■ Actions to take
1 > From the passage on commutation matrices, extract the part from "Use the properties" to "proof of Theorem 1.".
2 > According to the passage on commutation matrices, what are the previous lemmas helpful for?

If \(\mathbf {A}\in \mathcal M_{m\times n}\), \(\mathbf {B}\in \mathcal M_{p\times q}\) and \(\varvec{a},\varvec{b}\in \mathbb R^d\), then

$$\begin{aligned} \mathbf {A}\otimes \varvec{a}^\top \otimes \mathbf {B}\otimes \varvec{b}^\top&= (\mathbf {A}\otimes \varvec{b}^\top \otimes \mathbf {B}\otimes \varvec{a}^\top )\cdot (\mathbf{I}_{dn}\otimes \mathbf {K}_{q,d}) \cdot \\&(\mathbf{I}_n\otimes \mathbf {K}_{d,dq}). \end{aligned}$$

Proof

Use the properties of the commutation matrix to first permute \(\varvec{a}^\top \otimes \mathbf {B}\) with \(\varvec{b}^\top \), keeping \(\mathbf {A}\) in the same place, and then to permute \(\varvec{a}^\top \) with \(\mathbf {B}\) keeping \(\mathbf {A}\otimes \varvec{b}^\top \) in the same place. \(\square \)

The previous lemmas are helpful to manipulate the original definition of \(\varvec{\mathcal S}_{d,r}\) and thus obtain the proof of Theorem 1.

Proof of Theorem 1

Note that for any two vectors \(\varvec{v},\varvec{w}\in \mathbb R^d\) we have \(\varvec{v}\varvec{w}^\top =\varvec{v}\otimes \varvec{w}^\top \). Then, with the identification \(\mathcal P_r\subset \mathcal P_{r+1}\) and the notation \(\tau _j\) as in Lemma 1, for any \(\sigma \in \mathcal P_r\) and \(j\in \mathbb N_{r+1}\),

$$\begin{aligned} \bigotimes _{\ell =1}^{r+1}{\varvec{e}}_{i_\ell }{\varvec{e}}_{i_{\sigma (\tau _j(\ell ))}}^\top&= \bigotimes _{\ell =1}^{j-1}{\varvec{e}}_{i_\ell }{\varvec{e}}_{i_{\sigma (\ell )}}^\top \otimes {\varvec{e}}_{i_j}{\varvec{e}}_{i_{r+1}}^\top \otimes \bigotimes _{\ell =j+1}^{r}{\varvec{e}}_{i_\ell }{\varvec{e}}_{i_{\sigma (\ell )}}^\top \nonumber \\&\otimes {\varvec{e}}_{i_{r+1}}{\varvec{e}}_{i_{\sigma (j)}}^\top \nonumber \\&= \Big \{\bigotimes _{\ell =1}^r{\varvec{e}}_{i_\ell }{\varvec{e}}_{i_{\sigma (\ell )}}^\top \otimes {\varvec{e}}_{i_{r+1}}{\varvec{e}}_{i_{r+1}}^\top \Big \}\nonumber \\&\cdot (\mathbf{I}_{d^j}\otimes \mathbf {K}_{d^{r-j},d})(\mathbf{I}_{d^{j-1}}\otimes \mathbf {K}_{d,d^{r-j+1}}) \end{aligned}$$

(13)

■ Material provided
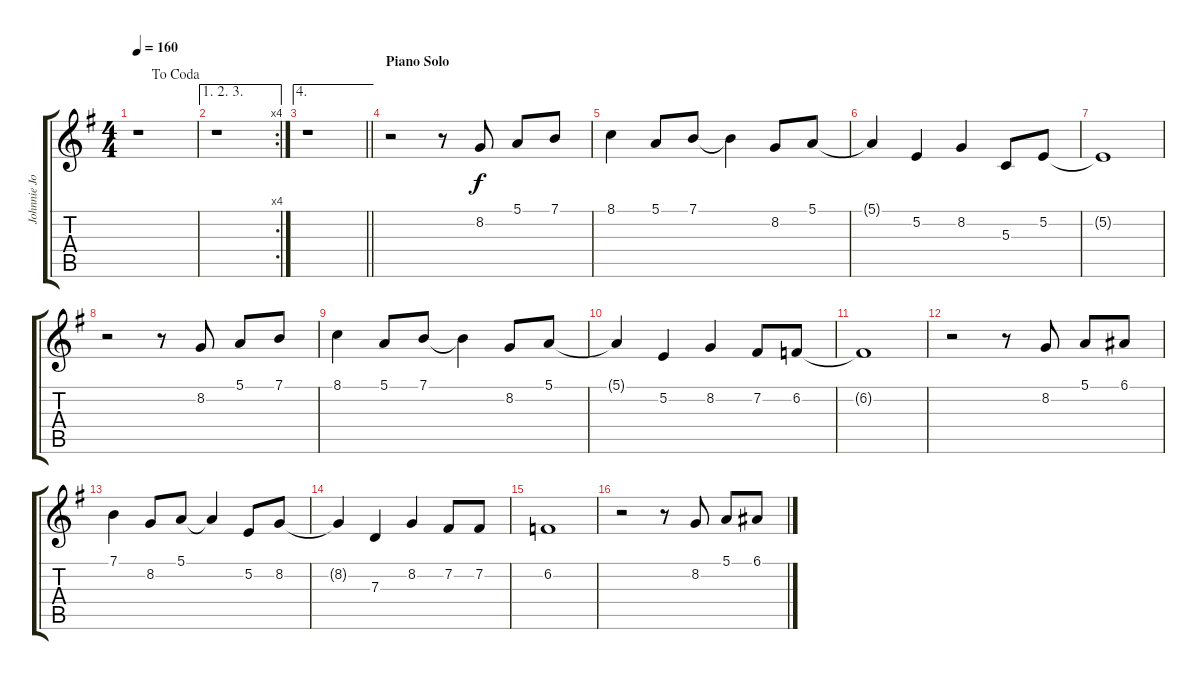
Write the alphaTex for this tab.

■ The solutions
1 >
Use the properties of the commutation matrix to first permute \(\varvec{a}^\top \otimes \mathbf {B}\) with \(\varvec{b}^\top \), keeping \(\mathbf {A}\) in the same place, and then to permute \(\varvec{a}^\top \) with \(\mathbf {B}\) keeping \(\mathbf {A}\otimes \varvec{b}^\top \) in the same place. \(\square \)

The previous lemmas are helpful to manipulate the original definition of \(\varvec{\mathcal S}_{d,r}\) and thus obtain the proof of Theorem 1.

2 > They are helpful for manipulating the original definition of S_{d,r} and thus obtaining the proof of Theorem 1.